Task to complete:
Please reproduce every record exactly as written, leaving out the pictures.

Collected data
______________________________

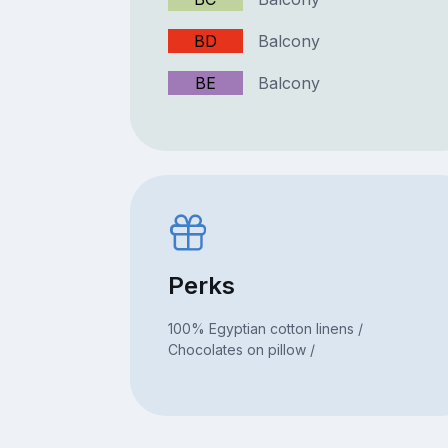
BD
Balcony
BE
Balcony
Perks
100% Egyptian cotton linens /
Chocolates on pillow /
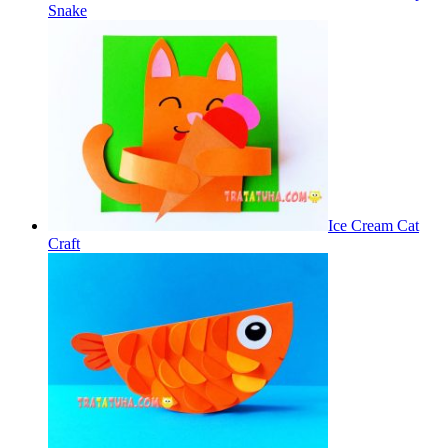
Snake
Ice Cream Cat
Craft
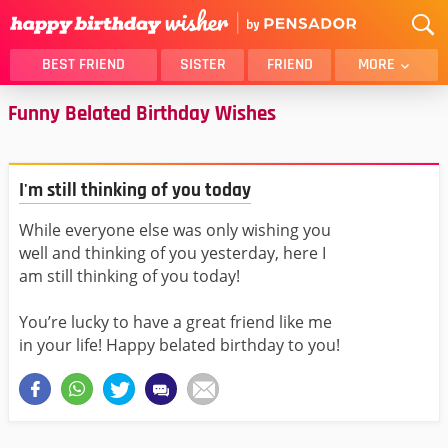
BEST FRIEND
SISTER
FRIEND
MORE
Funny Belated Birthday Wishes
THANK YOU
BROTHER
DAUGHTER
SON
HUSBAND
FUNNY
I'm still thinking of you today
LOVER
WIFE
While everyone else was only wishing you
MOM
DAD
well and thinking of you yesterday, here I
GIRLFRIEND
BOYFRIEND
am still thinking of you today!
BELATED
NIECE
You’re lucky to have a great friend like me
BEST FRIEND FEMALE
BEST FRIEND MALE
in your life! Happy belated birthday to you!
ALL CATEGORIES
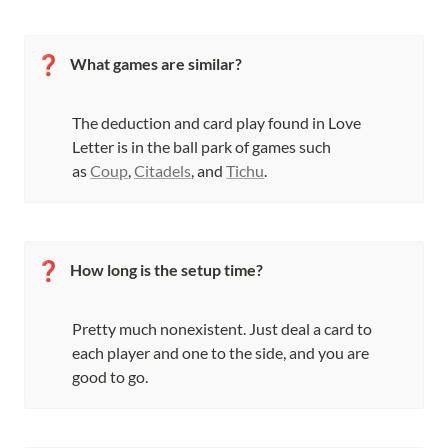
❓
What games are similar?
The deduction and card play found in Love 
Letter is in the ball park of games such 
as 
Coup
, 
Citadels
, and 
Tichu
.
❓
How long is the setup time?
Pretty much nonexistent. Just deal a card to 
each player and one to the side, and you are 
good to go.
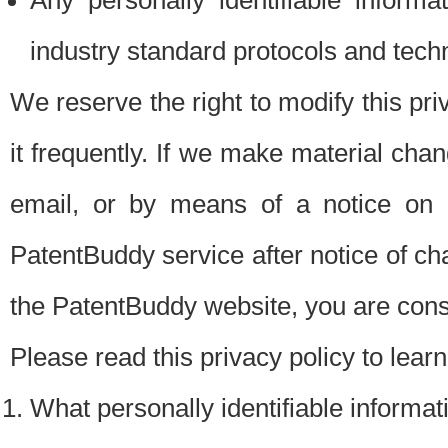
Any personally identifiable inform
industry standard protocols and tech
We reserve the right to modify this pr
it frequently. If we make material chang
email, or by means of a notice on 
PatentBuddy service after notice of c
the PatentBuddy website, you are cons
Please read this privacy policy to lear
What personally identifiable informat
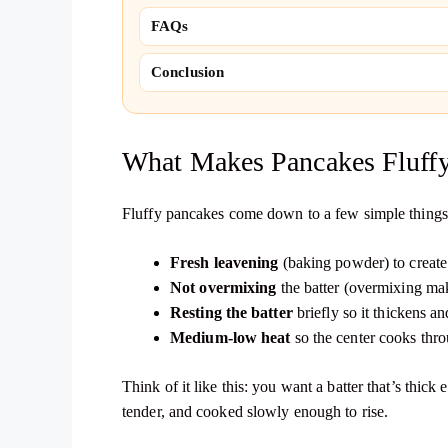
FAQs
Conclusion
What Makes Pancakes Fluff
Fluffy pancakes come down to a few simple things
Fresh leavening
(baking powder) to create 
Not overmixing
the batter (overmixing ma
Resting the batter
briefly so it thickens an
Medium-low heat
so the center cooks thro
Think of it like this: you want a batter that’s thic
tender, and cooked slowly enough to rise.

______________________________

Response to the task:
BD
Balcony
BE
Balcony
Perks
100% Egyptian cotton linens /
Chocolates on pillow /
Snake
Ice Cream Cat
Craft
BEST FRIEND
SISTER
FRIEND
MORE
Funny Belated Birthday Wishes
THANK YOU
BROTHER
DAUGHTER
SON
HUSBAND
FUNNY
I'm still thinking of you today
LOVER
WIFE
While everyone else was only wishing you
MOM
DAD
well and thinking of you yesterday, here I
GIRLFRIEND
BOYFRIEND
am still thinking of you today!
BELATED
NIECE
You’re lucky to have a great friend like me
BEST FRIEND FEMALE
BEST FRIEND MALE
in your life! Happy belated birthday to you!
ALL CATEGORIES
❓
What games are similar?
The deduction and card play found in Love 
Letter is in the ball park of games such 
as 
Coup
, 
Citadels
, and 
Tichu
.
❓
How long is the setup time?
Pretty much nonexistent. Just deal a card to 
each player and one to the side, and you are 
good to go.
Any personally identifiable inform
industry standard protocols and tech
We reserve the right to modify this pr
it frequently. If we make material chang
email, or by means of a notice on 
PatentBuddy service after notice of c
the PatentBuddy website, you are cons
Please read this privacy policy to lear
What personally identifiable informat
FAQs
Conclusion
What Makes Pancakes Fluff
Fluffy pancakes come down to a few simple things
Fresh leavening
(baking powder) to create 
Not overmixing
the batter (overmixing ma
Resting the batter
briefly so it thickens an
Medium-low heat
so the center cooks thro
Think of it like this: you want a batter that’s thic
tender, and cooked slowly enough to rise.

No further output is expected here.